While it may seem that with Integrien VMware has acquired yet one more piece of the puzzle (a puzzle whose final form no one knows), this acquisition is perhaps one of the most significant if not the most significant that VMware has done. To understand the significance of this acquisition, one has to step back and examine a bit of history in the Systems Management business.
For as long as there have been computers, operating systems and business critical applications, there has been monitoring of these items to make sure they were working (available) and performing well for their constituents. In the early days of the computer industry (through about 1982) computer systems were vertical monoliths where a customer would buy “an accounting system” and that purchase would include hardware, systems software, and applications software. All of this usually came from one vendor so there was one throat to choke when it did not work.

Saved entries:

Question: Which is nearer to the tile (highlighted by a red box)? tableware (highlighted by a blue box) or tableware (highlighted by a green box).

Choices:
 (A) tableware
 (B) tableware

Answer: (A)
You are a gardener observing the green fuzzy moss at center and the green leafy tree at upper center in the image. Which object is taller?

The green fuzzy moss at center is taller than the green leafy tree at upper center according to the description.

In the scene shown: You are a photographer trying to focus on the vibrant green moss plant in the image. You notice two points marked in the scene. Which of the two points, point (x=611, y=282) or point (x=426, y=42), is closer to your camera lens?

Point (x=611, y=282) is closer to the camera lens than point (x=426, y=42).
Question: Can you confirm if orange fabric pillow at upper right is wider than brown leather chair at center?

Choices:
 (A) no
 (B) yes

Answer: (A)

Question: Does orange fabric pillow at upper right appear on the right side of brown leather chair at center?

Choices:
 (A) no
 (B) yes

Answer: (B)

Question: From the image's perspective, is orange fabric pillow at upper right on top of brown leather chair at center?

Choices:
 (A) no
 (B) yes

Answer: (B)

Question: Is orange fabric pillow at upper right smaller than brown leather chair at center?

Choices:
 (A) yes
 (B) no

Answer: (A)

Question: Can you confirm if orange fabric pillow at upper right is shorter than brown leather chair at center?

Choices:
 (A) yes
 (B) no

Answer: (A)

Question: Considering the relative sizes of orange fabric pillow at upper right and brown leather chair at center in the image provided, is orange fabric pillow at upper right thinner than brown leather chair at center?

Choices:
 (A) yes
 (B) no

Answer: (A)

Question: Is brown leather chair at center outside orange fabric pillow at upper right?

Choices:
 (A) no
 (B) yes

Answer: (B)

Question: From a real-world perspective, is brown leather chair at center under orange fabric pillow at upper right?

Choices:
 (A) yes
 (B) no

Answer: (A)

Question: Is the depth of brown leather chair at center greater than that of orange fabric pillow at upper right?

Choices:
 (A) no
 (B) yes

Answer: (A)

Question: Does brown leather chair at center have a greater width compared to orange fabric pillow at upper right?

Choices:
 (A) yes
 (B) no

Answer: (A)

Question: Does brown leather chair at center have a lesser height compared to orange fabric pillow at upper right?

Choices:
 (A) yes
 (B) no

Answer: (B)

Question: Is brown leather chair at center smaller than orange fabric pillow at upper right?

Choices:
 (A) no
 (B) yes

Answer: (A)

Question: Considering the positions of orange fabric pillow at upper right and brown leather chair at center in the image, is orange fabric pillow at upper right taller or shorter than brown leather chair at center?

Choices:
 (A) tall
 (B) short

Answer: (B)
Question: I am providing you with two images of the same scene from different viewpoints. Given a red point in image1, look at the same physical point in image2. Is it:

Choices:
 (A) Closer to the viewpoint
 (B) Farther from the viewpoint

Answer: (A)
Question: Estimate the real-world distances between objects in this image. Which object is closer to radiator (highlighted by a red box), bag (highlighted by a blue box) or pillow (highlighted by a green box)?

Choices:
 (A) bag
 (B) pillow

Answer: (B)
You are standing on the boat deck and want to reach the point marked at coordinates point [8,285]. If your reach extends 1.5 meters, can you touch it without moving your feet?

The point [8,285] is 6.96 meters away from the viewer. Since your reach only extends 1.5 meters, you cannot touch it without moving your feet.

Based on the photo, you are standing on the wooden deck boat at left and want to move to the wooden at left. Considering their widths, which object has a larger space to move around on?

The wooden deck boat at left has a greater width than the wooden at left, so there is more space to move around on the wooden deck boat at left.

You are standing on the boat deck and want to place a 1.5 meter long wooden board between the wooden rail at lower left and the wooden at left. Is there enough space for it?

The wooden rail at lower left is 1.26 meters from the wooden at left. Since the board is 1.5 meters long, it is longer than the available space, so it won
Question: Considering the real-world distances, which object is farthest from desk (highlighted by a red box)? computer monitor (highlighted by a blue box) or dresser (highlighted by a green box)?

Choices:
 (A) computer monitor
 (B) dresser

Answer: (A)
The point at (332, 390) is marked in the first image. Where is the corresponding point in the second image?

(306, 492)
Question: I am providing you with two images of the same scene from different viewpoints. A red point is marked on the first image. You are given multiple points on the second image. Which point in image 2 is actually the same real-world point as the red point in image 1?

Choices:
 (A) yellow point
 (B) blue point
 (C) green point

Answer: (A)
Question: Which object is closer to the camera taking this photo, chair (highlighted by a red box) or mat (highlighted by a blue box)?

AIM =>
Continue the piece on VMware's purchase of Integrien, starting right after its last sentence. The entries were taken from a different source than the piece above.

THE RESULT =>
Starting with the delivery of the PC, then Ethernet LAN’s and Novel Netware, and finally Windows Servers and the Internet, the industry reorganized along horizontal dimensions. A computer system was now a multi-layer cake and you could buy each layer of the cake from one of many vendors whose products were largely interchangeable with each other, and compatible with adjacent layers. So you could buy an Intel based server from one of N vendors, put either Linux or Windows on it, but a Java applications server from one of N vendors on that and then buy applications from thousands of different vendors.
This horizontal layering of the industry was heavily promoted by Microsoft and Intel (who “owned” two key layers of the cake), and also ushered in the tremendous innovation and price competition that continues to drive our industry today. Moore’s Law says that microprocessor performance doubles roughly every 18 months or so, and with those increases in price/performance come the more for less mentality that we have all become accustomed to.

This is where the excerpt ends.